# Pictures of Kuifje & Pip



## mees (Nov 8, 2007)

Hi hi,

My last login here was a long tima ago! My name is Loes, 13 years old and I come from the netherlands. I've got one 'tiel: 'Kuifje', a Lutino. Kuifje is very tame, his wings are clipped and he likes it to play outside with his 'friend', Pip the Galah cockatoo. I also have an agapornis (lovebird); his name's 'Kiwi', but he isn't tame en off (jet) to take him with me outside like Pip & Kuif


----------



## Laura (Jul 30, 2007)

Hi Loes you have some gorgeous birds there  great pictures thanks for sharing them


----------



## xxxSpikexxx (Jul 30, 2007)

Beautiful birds


----------



## Kfontan (Oct 10, 2007)

Your birds are beautiful!


----------



## birdieness (Jul 28, 2007)

how loud is your galah comared to your tiel? i love these guys. Personally would never own a too i don't think because they need soo much and sometimes i'm not always around for it but so beautiful!


----------



## Bea (Jul 26, 2007)

How great to see someone with a galah outside of Australia, they're the coolest birds but i understand their cost is quite ridiculous elsewhere. :lol: Your birds are stunning.


----------



## mees (Nov 8, 2007)

thx everyone! 

@Birdieness;
Pippy normally shouts a few minutes in the morning and evening. When he's playing with his toys he usually makes some hard sounds too. Sometimes he shouts because he wants some attention. He makes a lot more noise than a cockatiel, and it's much louder! But Pip is a lovely bird though  sometimes it's a bit hard to give him all the attention he needs, but my little sister likes to play with Pip when I'm not at home


----------



## Rosie (Aug 27, 2007)

Really beautiful birds!

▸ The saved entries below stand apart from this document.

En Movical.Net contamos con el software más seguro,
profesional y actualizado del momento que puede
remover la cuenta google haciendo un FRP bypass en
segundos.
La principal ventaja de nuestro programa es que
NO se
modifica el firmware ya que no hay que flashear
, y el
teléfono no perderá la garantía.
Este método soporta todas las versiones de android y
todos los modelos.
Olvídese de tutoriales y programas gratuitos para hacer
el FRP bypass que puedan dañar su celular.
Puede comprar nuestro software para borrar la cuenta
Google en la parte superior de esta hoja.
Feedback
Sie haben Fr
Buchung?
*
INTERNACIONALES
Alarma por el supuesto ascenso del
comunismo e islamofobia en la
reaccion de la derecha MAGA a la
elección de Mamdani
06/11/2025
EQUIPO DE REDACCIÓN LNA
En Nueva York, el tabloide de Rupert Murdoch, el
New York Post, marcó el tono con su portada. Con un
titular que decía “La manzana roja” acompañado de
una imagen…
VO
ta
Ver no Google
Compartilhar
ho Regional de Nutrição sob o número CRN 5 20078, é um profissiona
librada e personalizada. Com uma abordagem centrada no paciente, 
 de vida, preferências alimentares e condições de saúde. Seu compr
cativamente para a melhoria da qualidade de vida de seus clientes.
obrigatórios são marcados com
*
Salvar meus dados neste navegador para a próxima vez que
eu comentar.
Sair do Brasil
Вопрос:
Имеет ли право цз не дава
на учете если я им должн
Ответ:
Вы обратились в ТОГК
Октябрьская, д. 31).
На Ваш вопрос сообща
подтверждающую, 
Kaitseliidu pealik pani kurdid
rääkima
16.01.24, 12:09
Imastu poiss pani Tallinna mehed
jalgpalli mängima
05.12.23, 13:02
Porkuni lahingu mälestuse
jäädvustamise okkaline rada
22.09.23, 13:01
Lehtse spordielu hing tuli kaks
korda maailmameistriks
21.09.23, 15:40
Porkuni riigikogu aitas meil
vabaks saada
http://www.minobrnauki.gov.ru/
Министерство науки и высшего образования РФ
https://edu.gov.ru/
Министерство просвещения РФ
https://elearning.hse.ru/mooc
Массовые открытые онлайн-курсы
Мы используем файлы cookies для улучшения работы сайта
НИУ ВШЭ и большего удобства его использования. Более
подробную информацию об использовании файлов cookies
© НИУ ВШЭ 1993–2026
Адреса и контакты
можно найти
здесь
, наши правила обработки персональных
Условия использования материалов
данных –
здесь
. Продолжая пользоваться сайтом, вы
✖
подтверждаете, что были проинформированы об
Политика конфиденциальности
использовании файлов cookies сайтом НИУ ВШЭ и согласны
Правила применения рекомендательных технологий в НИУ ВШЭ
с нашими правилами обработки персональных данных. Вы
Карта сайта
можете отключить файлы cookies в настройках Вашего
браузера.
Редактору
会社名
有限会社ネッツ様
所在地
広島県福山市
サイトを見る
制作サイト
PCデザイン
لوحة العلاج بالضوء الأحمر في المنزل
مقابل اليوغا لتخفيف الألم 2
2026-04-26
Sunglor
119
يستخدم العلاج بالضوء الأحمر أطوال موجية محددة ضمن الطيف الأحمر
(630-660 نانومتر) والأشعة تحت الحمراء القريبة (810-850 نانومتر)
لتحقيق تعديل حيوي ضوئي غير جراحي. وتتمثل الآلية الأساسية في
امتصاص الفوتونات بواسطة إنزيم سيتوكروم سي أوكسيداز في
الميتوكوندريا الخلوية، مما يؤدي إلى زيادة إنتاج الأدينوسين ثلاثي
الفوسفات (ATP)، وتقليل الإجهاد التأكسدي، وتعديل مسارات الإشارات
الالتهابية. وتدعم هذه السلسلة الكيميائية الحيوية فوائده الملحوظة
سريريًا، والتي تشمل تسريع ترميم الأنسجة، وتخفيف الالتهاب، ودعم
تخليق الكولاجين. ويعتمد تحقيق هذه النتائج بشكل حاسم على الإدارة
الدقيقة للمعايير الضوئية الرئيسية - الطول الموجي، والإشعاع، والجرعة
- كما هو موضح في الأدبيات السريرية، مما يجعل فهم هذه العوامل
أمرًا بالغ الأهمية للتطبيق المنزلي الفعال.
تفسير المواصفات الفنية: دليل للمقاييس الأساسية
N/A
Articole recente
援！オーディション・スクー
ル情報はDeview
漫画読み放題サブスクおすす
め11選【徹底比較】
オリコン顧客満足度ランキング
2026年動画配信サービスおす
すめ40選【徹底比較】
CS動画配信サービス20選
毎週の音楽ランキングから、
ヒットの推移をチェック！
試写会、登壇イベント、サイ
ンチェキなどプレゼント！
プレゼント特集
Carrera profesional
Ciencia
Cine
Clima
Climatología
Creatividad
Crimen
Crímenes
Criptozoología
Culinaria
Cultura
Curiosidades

Your Galah is just stunning.


----------



## birdieness (Jul 28, 2007)

mees said:


> thx everyone!
> 
> @Birdieness;
> Pippy normally shouts a few minutes in the morning and evening. When he's playing with his toys he usually makes some hard sounds too. Sometimes he shouts because he wants some attention. He makes a lot more noise than a cockatiel, and it's much louder! But Pip is a lovely bird though  sometimes it's a bit hard to give him all the attention he needs, but my little sister likes to play with Pip when I'm not at home



how loud vs macaw? ive been around a macaw and he's nothing now. I;ve never met a too yet. Would love to tho.


----------



## Sophia (Aug 11, 2007)

They are both beautiful birds!!  Thanks for sharing!


----------



## mees (Nov 8, 2007)

birdieness said:


> how loud vs macaw? ive been around a macaw and he's nothing now. I;ve never met a too yet. Would love to tho.


Hmm I don't know..  I THINK a macaw's louder than a 'too but I'm not sure, I've never heard a macaw screaming...


----------



## Renae (Feb 9, 2008)

I wanna cockatoo, they're so cute. 

Love your tiel too, both adorable and have a lucky owner.


----------